[Data items]
+ + + +

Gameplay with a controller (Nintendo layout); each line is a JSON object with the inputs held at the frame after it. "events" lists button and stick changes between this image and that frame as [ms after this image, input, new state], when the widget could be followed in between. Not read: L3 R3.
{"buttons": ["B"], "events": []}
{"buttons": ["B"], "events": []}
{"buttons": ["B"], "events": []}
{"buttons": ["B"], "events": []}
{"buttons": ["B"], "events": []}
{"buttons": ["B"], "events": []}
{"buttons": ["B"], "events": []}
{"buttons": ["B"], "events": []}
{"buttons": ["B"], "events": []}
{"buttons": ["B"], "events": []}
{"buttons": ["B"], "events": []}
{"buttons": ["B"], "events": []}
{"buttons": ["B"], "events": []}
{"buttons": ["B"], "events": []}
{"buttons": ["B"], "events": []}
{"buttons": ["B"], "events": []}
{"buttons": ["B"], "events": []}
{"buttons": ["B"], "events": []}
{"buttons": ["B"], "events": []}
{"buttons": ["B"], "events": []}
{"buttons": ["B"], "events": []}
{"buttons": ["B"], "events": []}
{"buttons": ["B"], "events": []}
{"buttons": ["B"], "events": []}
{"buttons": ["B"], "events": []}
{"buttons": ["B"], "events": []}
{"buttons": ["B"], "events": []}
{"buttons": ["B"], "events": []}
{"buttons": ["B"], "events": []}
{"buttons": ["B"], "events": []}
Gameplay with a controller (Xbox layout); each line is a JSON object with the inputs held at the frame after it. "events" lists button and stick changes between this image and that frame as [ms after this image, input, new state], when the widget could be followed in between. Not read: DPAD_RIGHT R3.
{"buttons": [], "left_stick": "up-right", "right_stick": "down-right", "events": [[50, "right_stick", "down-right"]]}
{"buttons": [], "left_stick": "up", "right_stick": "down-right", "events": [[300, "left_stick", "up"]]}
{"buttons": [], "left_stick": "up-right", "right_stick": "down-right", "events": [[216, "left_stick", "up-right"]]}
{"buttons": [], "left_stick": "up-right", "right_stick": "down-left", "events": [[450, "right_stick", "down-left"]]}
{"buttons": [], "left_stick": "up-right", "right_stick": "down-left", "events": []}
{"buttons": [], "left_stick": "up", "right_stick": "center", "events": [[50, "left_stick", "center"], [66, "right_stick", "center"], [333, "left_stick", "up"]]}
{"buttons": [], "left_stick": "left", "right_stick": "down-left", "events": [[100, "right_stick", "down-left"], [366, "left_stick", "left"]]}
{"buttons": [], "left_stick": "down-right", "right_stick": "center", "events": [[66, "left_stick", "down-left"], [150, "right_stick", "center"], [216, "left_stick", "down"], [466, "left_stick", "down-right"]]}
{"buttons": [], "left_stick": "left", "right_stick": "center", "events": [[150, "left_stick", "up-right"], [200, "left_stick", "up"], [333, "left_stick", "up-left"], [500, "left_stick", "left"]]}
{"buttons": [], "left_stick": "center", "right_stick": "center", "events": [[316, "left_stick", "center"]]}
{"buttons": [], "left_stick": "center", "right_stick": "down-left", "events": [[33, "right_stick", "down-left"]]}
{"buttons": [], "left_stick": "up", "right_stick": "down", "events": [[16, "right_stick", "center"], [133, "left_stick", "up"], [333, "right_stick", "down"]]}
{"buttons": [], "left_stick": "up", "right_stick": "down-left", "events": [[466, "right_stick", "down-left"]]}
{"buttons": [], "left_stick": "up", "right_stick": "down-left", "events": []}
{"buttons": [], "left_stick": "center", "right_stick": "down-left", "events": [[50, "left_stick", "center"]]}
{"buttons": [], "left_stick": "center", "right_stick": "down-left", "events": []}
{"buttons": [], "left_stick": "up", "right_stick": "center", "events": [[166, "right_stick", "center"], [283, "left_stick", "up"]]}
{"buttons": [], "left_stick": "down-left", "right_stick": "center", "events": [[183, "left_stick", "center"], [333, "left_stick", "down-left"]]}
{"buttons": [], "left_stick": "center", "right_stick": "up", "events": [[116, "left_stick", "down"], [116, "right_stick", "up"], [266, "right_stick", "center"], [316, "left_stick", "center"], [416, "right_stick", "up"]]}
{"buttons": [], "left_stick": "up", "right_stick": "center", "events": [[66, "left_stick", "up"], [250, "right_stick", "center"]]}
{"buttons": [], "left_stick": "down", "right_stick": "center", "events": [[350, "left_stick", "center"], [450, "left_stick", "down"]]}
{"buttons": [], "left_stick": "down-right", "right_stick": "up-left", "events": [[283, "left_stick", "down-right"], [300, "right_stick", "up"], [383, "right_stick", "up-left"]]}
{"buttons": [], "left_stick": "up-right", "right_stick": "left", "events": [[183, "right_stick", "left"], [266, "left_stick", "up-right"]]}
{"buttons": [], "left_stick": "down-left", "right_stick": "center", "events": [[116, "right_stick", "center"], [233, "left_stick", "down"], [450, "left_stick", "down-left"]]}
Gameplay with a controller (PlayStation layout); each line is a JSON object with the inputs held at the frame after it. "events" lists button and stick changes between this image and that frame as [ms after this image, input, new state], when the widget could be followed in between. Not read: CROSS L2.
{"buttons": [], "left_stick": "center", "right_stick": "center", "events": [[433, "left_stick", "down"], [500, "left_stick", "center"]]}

+ + + +

Which of the lines above carry the string "read"? Pick them out and copy them.

*Written solution*:
Gameplay with a controller (Nintendo layout); each line is a JSON object with the inputs held at the frame after it. "events" lists button and stick changes between this image and that frame as [ms after this image, input, new state], when the widget could be followed in between. Not read: L3 R3.
Gameplay with a controller (Xbox layout); each line is a JSON object with the inputs held at the frame after it. "events" lists button and stick changes between this image and that frame as [ms after this image, input, new state], when the widget could be followed in between. Not read: DPAD_RIGHT R3.
Gameplay with a controller (PlayStation layout); each line is a JSON object with the inputs held at the frame after it. "events" lists button and stick changes between this image and that frame as [ms after this image, input, new state], when the widget could be followed in between. Not read: CROSS L2.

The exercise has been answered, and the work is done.